Em The Dead Don’t Die, nos deparamos com uma história simples: o policial Ronnie (Adam Driver), junto do xerife, Cliff (Bill Murray), iniciam sua jornada reclamando de como agora o dia demora para escurecer. Logo ficamos sabendo que isso acontece em decorrência de um problema na rotação da Terra, que tem causado muito mais do que o efeito bizarro de um dia eterno. Os animais passam a comportar-se de maneira estranha, anomalias ocorrem em todos os lugares, mas, na pacata cidade de Certerville, no interior de algum lugar dos EUA, isso não parece ter muita importância para além de um aborrecido “a luz do sol fora de hora fez com que eu me atrasasse”. No dia seguinte, entretanto, os mortos saem de suas tumbas e as pessoas da comunidade começam a ser assassinadas, tudo sob o olhar blasé de Ronnie.

Parece absurdo que toda a ação do filme, em meio a um verdadeiro apocalipse zumbi, resuma-se a fazer uma ronda pela cidade a fim de alertar as pessoas para que fiquem em casa, pois os mortos estão à solta. Não há grande espanto. No máximo, um descrédito escarnecedor — mas nem isso dura muito, já que os mortos não tardam a aparecer e alimentarem-se. Os que zombaram e os que acreditaram, todos viram comida de zumbi, não importa a forma como encararam a nova realidade.

The Dead Don’t Die é um filme anticlimático por essência. Seu humor concentra-se no absurdo, ressoando, muitas vezes, as peças de Eugène Ionesco. Seu ritmo é lento, seus personagens são apáticos e tudo gira em torno de uma eterna repetição: acordar, tomar café, dizer para as pessoas ficarem em casa, ouvir a mesma música de sempre, tentar sobreviver. Não é à toa, portanto, que ele tenha dividido opiniões da crítica no ano passado. Assim como não é uma grande surpresa que ele esteja em minha mente desde que a pandemia começou. 2020 é, de certa forma, um grande acordar, tomar café, dizer para as pessoas ficarem em casa, ouvir a mesma música de sempre, tentar sobreviver. O pessimismo letárgico com o qual estamos encarando as milhares de mortes diárias faz par com a reação dos personagens do filme de Jarmusch.

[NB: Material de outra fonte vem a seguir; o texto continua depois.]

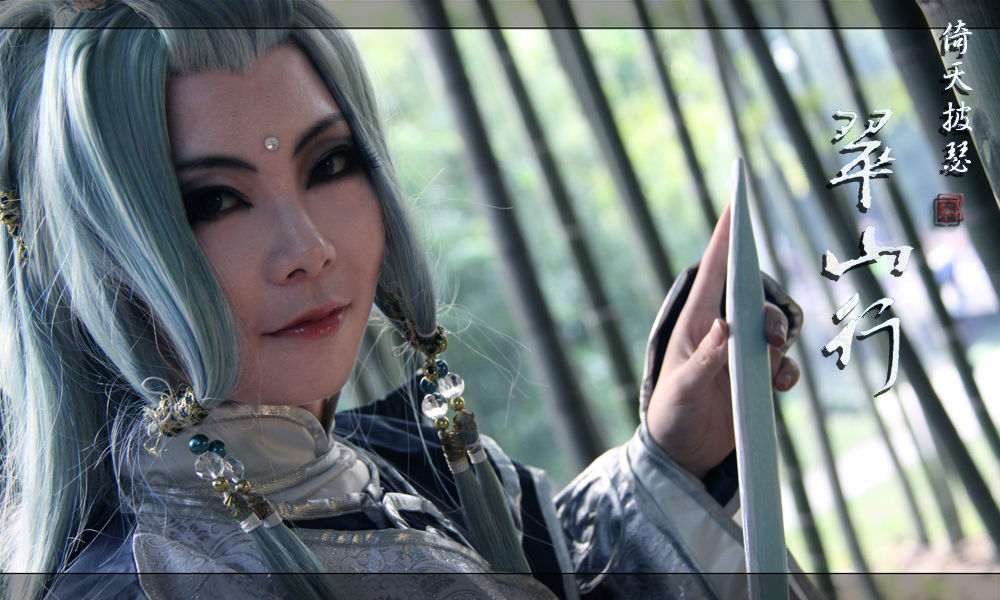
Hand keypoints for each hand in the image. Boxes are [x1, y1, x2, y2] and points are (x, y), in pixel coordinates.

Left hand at [646, 205, 799, 478]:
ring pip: (773, 329)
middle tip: (774, 338)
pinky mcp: (754, 379)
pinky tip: (781, 387)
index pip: (712, 273)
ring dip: (781, 340)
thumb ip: (703, 362)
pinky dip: (788, 369)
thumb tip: (725, 330)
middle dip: (770, 311)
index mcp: (694, 325)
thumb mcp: (682, 391)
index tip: (735, 205)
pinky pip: (782, 362)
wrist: (682, 456)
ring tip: (776, 366)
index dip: (725, 239)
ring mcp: (739, 355)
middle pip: (754, 301)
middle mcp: (719, 333)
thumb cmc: (671, 416)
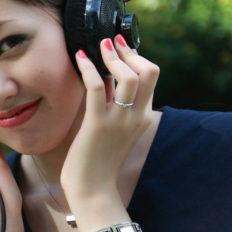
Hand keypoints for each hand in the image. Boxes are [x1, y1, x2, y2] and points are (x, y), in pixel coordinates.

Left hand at [61, 34, 159, 197]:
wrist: (93, 188)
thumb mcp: (113, 127)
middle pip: (149, 72)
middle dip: (129, 52)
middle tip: (111, 42)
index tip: (121, 46)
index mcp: (142, 116)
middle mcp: (136, 116)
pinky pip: (96, 88)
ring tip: (98, 46)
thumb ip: (114, 104)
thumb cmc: (98, 158)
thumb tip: (106, 78)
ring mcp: (118, 120)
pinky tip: (79, 58)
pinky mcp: (97, 124)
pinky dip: (89, 68)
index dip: (137, 56)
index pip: (151, 77)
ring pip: (128, 77)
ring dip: (112, 57)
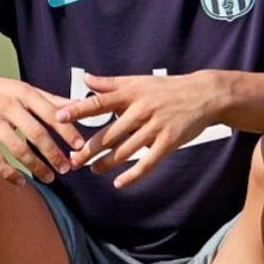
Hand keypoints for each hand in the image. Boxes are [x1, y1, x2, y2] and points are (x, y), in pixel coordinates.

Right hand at [0, 66, 84, 184]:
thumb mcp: (23, 89)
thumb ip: (50, 99)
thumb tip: (79, 105)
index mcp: (23, 92)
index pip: (50, 113)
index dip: (66, 130)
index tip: (79, 146)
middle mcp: (7, 105)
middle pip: (36, 133)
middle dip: (53, 153)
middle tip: (66, 169)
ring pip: (17, 149)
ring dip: (35, 166)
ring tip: (49, 178)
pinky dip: (9, 173)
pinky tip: (21, 182)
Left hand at [57, 72, 222, 187]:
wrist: (204, 95)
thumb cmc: (166, 88)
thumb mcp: (138, 81)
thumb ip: (111, 83)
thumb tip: (86, 79)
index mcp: (131, 95)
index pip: (99, 102)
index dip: (78, 110)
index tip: (59, 117)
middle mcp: (141, 111)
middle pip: (109, 133)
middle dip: (88, 149)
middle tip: (72, 160)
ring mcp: (155, 127)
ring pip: (125, 150)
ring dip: (106, 163)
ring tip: (92, 170)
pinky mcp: (169, 142)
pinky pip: (148, 162)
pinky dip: (133, 174)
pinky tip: (119, 183)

Ronnie repete, durante todo o filme, a frase “Isso não vai acabar bem”, quase de forma enigmática. A princípio, seus colegas de trabalho tratam isso como uma espécie de esquisitice supersticiosa do rapaz. No entanto, quando a questão do porquê ele diz tal coisa é levantada, a resposta é um simples: “Porque eu li o roteiro até o fim”. Ronnie sabe que aquilo acabará mal, mas não há nada que ele possa fazer. Frases como “cientistas não sabem do que falam” permeiam o filme, e não são diferentes daquilo que ouvimos diariamente. Adolescentes, que chegam à cidade, estão mais preocupados em comprar lanches do que na iminente invasão zumbi.

O fim do mundo de Jarmusch chega enquanto tomamos café, conversamos com amigos e fazemos piada sobre a nova vizinha, que parece ter vindo de outro planeta. Nos pega de surpresa em nossos momentos cotidianos e nos faz questionar até que ponto podemos fazer algo, já que tudo está fora do nosso alcance, de qualquer forma.

Como um Bérenger, de O Rinoceronte, que percebe a anormalidade, mas não é acreditado, e termina por aceitar que não há nada a fazer perante uma catástrofe que parece impelir as pessoas a seus piores comportamentos, a policial Mindy (Chloë Shevigny) divide-se entre momentos de incredulidade, desespero e, finalmente, aceitação. De certa forma, ela representa muitos de nós. Ronnie aceita o pandemônio, sabendo que sair incólume daquela história é impossível. Quer isso signifique a morte ou uma sobrevivência forçada, mas com cicatrizes, sabemos o quanto aplica-se a este ano.